Decent work means decent business

2011-02-04 00:00

I FULLY support calls by the unions for decent work. I have worked for 42 years for the same company and now serve as a non-executive director on one of its boards. Work has been a major part of my life. I am lucky that it has always been decent and challenging, and I have been decently remunerated.

If that applies to me, I have to argue that it should apply to everyone else as far as it is reasonably possible. Put another way, if the purpose of our existence is to create the greatest happiness among the greatest number, then decent work should be high on the list of any society's priorities.

Now comes the reality check. Decent work depends on three factors.
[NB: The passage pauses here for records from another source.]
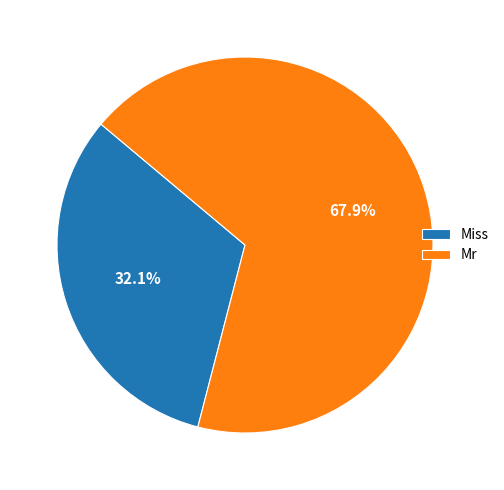

To the nearest percent, what percentage of the pie is Miss?

32%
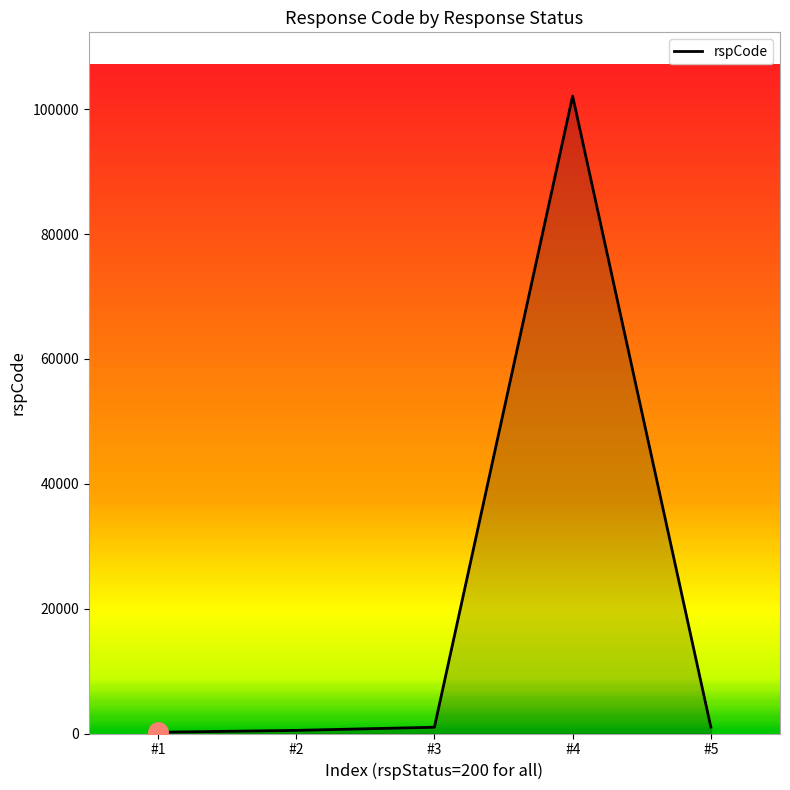

What is the average value?

20961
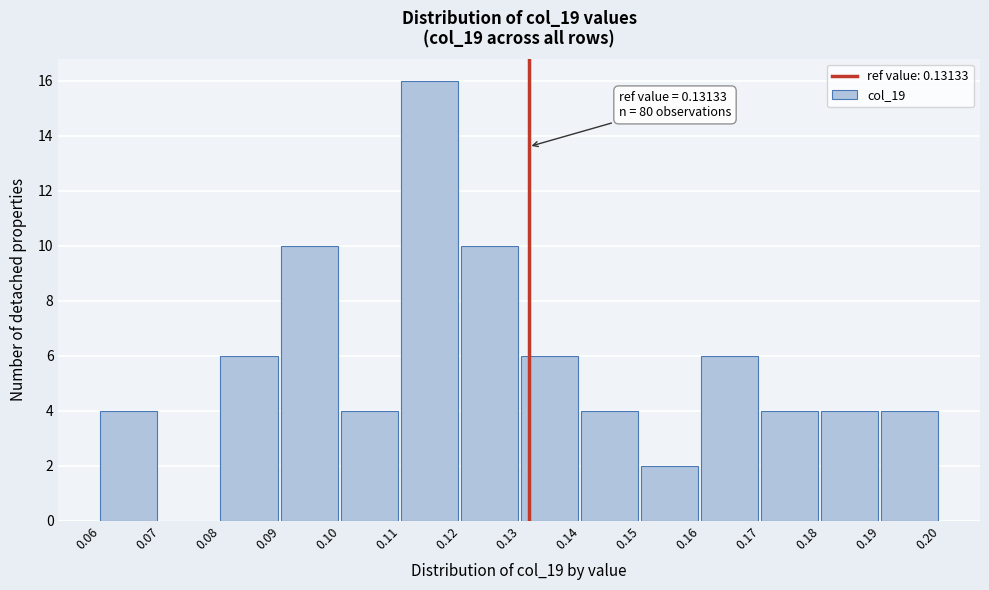

Over which range of the x-axis is the bar tallest?

0.11 to 0.12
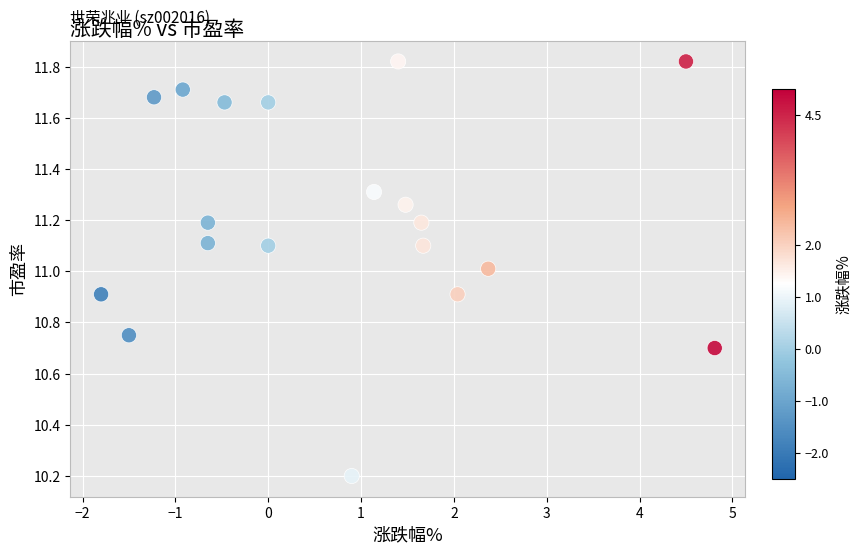

What is the range of X values (max minus min)?

6.6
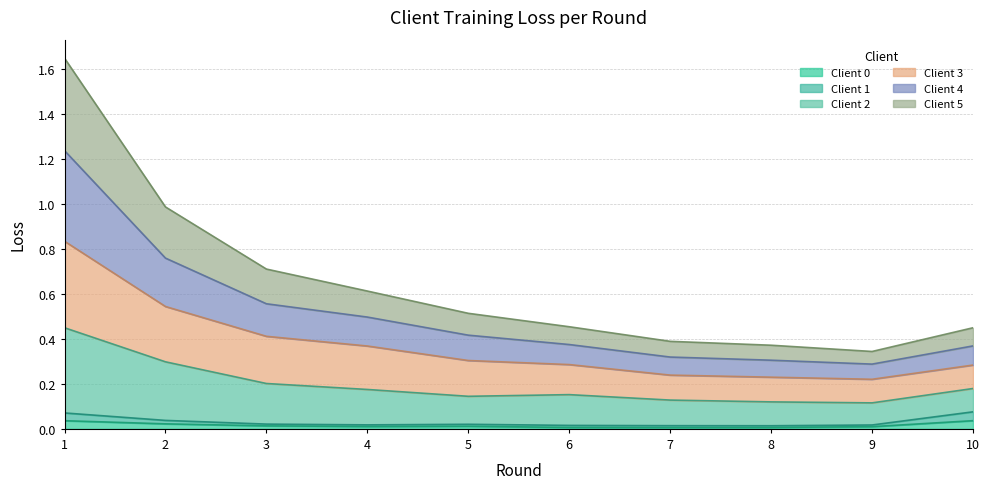

True or false: Client 4 and Client 5 cross at least once.

False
• The organisation you work for is financially sustainable. In the case of a business, that means the annual value of the products and services generated by the business exceeds the cost of providing them through all parts of the economic cycle. In the case of an NGO, it means your donations consistently exceed your costs and you have sufficient cash reserves for serious downturns. In the case of a public servant, it is the knowledge that the government is practising sensible fiscal policies and not indulging in large budget deficits. In short, job security rests on working for a soundly managed enterprise with people who know what they are doing.

• The environment within which you work is conducive to your fulfilling your aspirations as a human being and leading a balanced life. The management style is fair and supportive, and you are able to mix work with fun at work. Comradeship binds you and your senior and junior colleagues into an effective team. We know how hard it is to satisfy this condition when the tasks are arduous and require an exceptional amount of physical exertion, but it can be done.

• As far as enterprises are concerned, where life is risky, decent work is about having the ability to grow your business if you succeed and the ability to try another venture if you fail. It is about being financially rewarded for the risks you have taken and being held up as a role model for young people of a similar disposition to follow. Above all, it is the thrill of being your own boss — free of the hierarchy and bureaucracy that always accompany organisations beyond a certain size.

So what should we do to create more decent work? Unlike other articles which only deal in generalities, I am going to offer my personal list of specific recommendations.

• We should change the grand objective of creating five million jobs by 2020 to creating one million new businesses by 2020 that will lead to at least five million jobs if not more. The reason for doing this is to recognise that decent work of any kind flows from the growth in the number of enterprises.

• We should optimise the environment in which small business growth can take place, and particularly in which informal sector champions can graduate into the formal business sector and maybe one day into becoming world-class players with an international customer base. This will require a revolutionary approach to tax, micro-lending, angel and venture capital investing, business school entrepreneurial programmes and slashing bureaucratic red tape surrounding business formation so that entrepreneurs have the flexibility to survive the uncertainties of start-up.

• We should have an Entrepreneurial Economic Empowerment Programme (EEE) where scorecards of large companies, banks and others have a substantial number of points riding on their contribution towards the development of small business and a more participative, democratic economy where economic power is more widely shared.

• In order to ensure that large companies are decent businesses in the second meaning of offering a decent environment in which to work, we should make it obligatory that they publish in their annual report a corporate Gini Coefficient. This would measure the salary levels of the top salary earners (including all bonuses and gains from share options) versus the bottom wage earners. One could then make comparisons across companies and industries, but more importantly judge whether a company is behaving decently in a hard-times economic scenario by spreading the pain across the entire workforce including the board of directors. If the workers are asked to exercise restraint, so should the directors in order that everybody keeps his or her job.

These actions more than any others will lead us down the new growth path.